"While headline inflation has been moderate, inflationary pressures are expected to increase over the next two year. In this environment, there is a need to return interest rates to more-normal levels. The bank expects to start this adjustment soon."
- Graeme Wheeler, RBNZ Governor
The kiwi was poised to rocket after the RBNZ meeting, where policymaker were expected not to raise interest rates, but at least provide some hawkish comments. On the contrary, the NZD/USD pair plunged below the important support level at 0.8205 and on Thursday was heading to 0.8150. The next level that can stop pair's depreciation is located at 0.8139. The Reserve Bank of New Zealand decided keep the key refinancing rate on hold at 2.5%, citing the necessity to maintain rates at the current level to dampen inflation. Policymakers also pledged to start increasing rates as soon as inflation moves towards the midpoint of the central bank's 1-3% target band.
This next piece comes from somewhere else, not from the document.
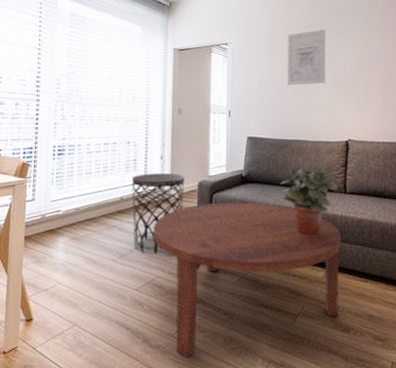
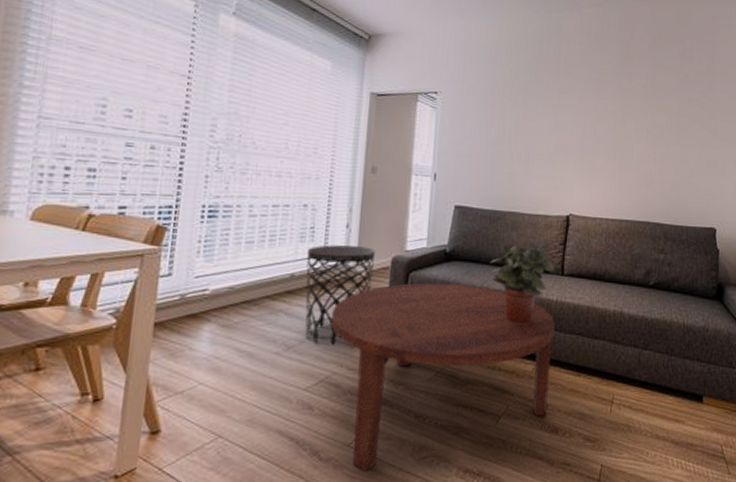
wall art: present [287,30,325,86] -> none [504,86,552,149]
New Zealand is projected to become the first developed economy to begin raising its benchmark interest rate, as growth picks up and housing boom stokes price pressure. The recent kiwi gains provided the RBNZ with the scope to prolong the period of record-low interest rates. Gross domestic product expanded 3.5% in the year ended in September, while the latest projections are speaking in favour of further acceleration. Moreover, a gauge of business confidence soared to the highest level since 1994 last month, with 52% of companies having a confident outlook. Economists believe, the RBNZ will increase the OCR during the March's meeting, marking strong gains in kiwi's value during the upcoming weeks.